They are more pure than he ever remembers them being—not sheltered, their language makes that clear, the way they joke about any marginally attractive person who passes, the amount they seem to drink. But the edge is gone. That darkness that always crept in from the corners. They are happy, he realizes, they don’t feel the nagging lightness of everything once given up, don’t have a reason to look over their shoulders—no reason to notice the man who sits in the corner and watches them.
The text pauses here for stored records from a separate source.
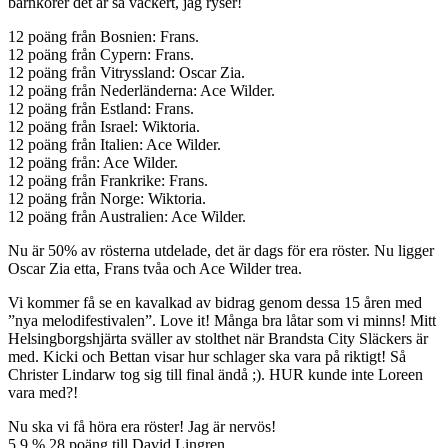
barnkörer det är så vackert, jag ryser!
12 poäng från Bosnien: Frans.
12 poäng från Cypern: Frans.
12 poäng från Vitryssland: Oscar Zia.
12 poäng från Nederländerna: Ace Wilder.
12 poäng från Estland: Frans.
12 poäng från Israel: Wiktoria.
12 poäng från Italien: Ace Wilder.
12 poäng från: Ace Wilder.
12 poäng från Frankrike: Frans.
12 poäng från Norge: Wiktoria.
12 poäng från Australien: Ace Wilder.
Nu är 50% av rösterna utdelade, det är dags för era röster. Nu ligger
Oscar Zia etta, Frans tvåa och Ace Wilder trea.
Vi kommer få se en kavalkad av bidrag genom dessa 15 åren med
”nya melodifestivalen”. Love it! Många bra låtar som vi minns! Mitt
Helsingborgshjärta sväller av stolthet när Brandsta City Släckers är
med. Kicki och Bettan visar hur schlager ska vara på riktigt! Så
Christer Lindarw tog sig till final ändå ;). HUR kunde inte Loreen
vara med?!
Nu ska vi få höra era röster! Jag är nervös!
5,9 % 28 poäng till David Lingren.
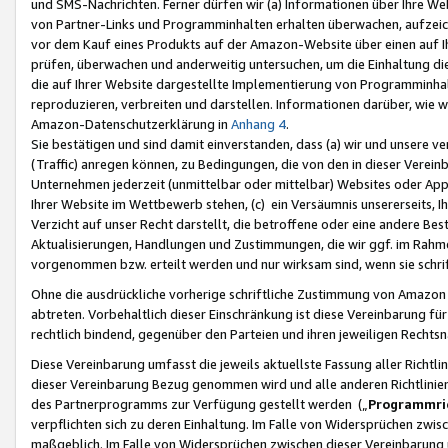
und SMS-Nachrichten. Ferner dürfen wir (a) Informationen über Ihre We
von Partner-Links und Programminhalten erhalten überwachen, aufzei
vor dem Kauf eines Produkts auf der Amazon-Website über einen auf Ih
prüfen, überwachen und anderweitig untersuchen, um die Einhaltung dies
die auf Ihrer Website dargestellte Implementierung von Programminhalt
reproduzieren, verbreiten und darstellen. Informationen darüber, wie w
Amazon-Datenschutzerklärung in
Anhang 4
.
Sie bestätigen und sind damit einverstanden, dass (a) wir und unsere 
(Traffic) anregen können, zu Bedingungen, die von den in dieser Vere
Unternehmen jederzeit (unmittelbar oder mittelbar) Websites oder Appl
Ihrer Website im Wettbewerb stehen, (c) ein Versäumnis unsererseits, I
Verzicht auf unser Recht darstellt, die betroffene oder eine andere B
Aktualisierungen, Handlungen und Zustimmungen, die wir ggf. im Rahme
vorgenommen bzw. erteilt werden und nur wirksam sind, wenn sie schri
Ohne die ausdrückliche vorherige schriftliche Zustimmung von Amazon
abtreten. Vorbehaltlich dieser Einschränkung ist diese Vereinbarung f
rechtlich bindend, gegenüber den Parteien und ihren jeweiligen Rech
Diese Vereinbarung umfasst die jeweils aktuellste Fassung aller Richtli
dieser Vereinbarung Bezug genommen wird und alle anderen Richtlinie
des Partnerprogramms zur Verfügung gestellt werden („
Programmric
verpflichten sich zu deren Einhaltung. Im Falle von Widersprüchen zwi
maßgeblich. Im Falle von Widersprüchen zwischen dieser Vereinbarun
To protect Endymion. Kerim well knows he can protect himself, now.

Do they know, about their pasts? Surely. He could ask. But how? Kerim walks through a million iterations of the same scene: Sidling up to their table. Waiting for a reaction. No. Saying something—probably a better choice. But what? Hello—I might be the reincarnation of the incompetent leader who failed to save you from your downfall. Or, Hi, there, nice day to catch up with someone else potentially resurrected from your past, eh? Maybe something softer: Oh, long time, no see. Since, you know, I dreamed our spirits were trapped in tiny stones for god knows how long.

Kunzite—who Kerim long ago decided not to think of as himself—would think this ridiculous. Kerim sorts through the scenes of another life, comes up short on moments when Kunzite was left speechless by anyone but—he lets out a shaky breath and bends his face into his palms. He refuses to look into the face of the sun, in memory or in daylight.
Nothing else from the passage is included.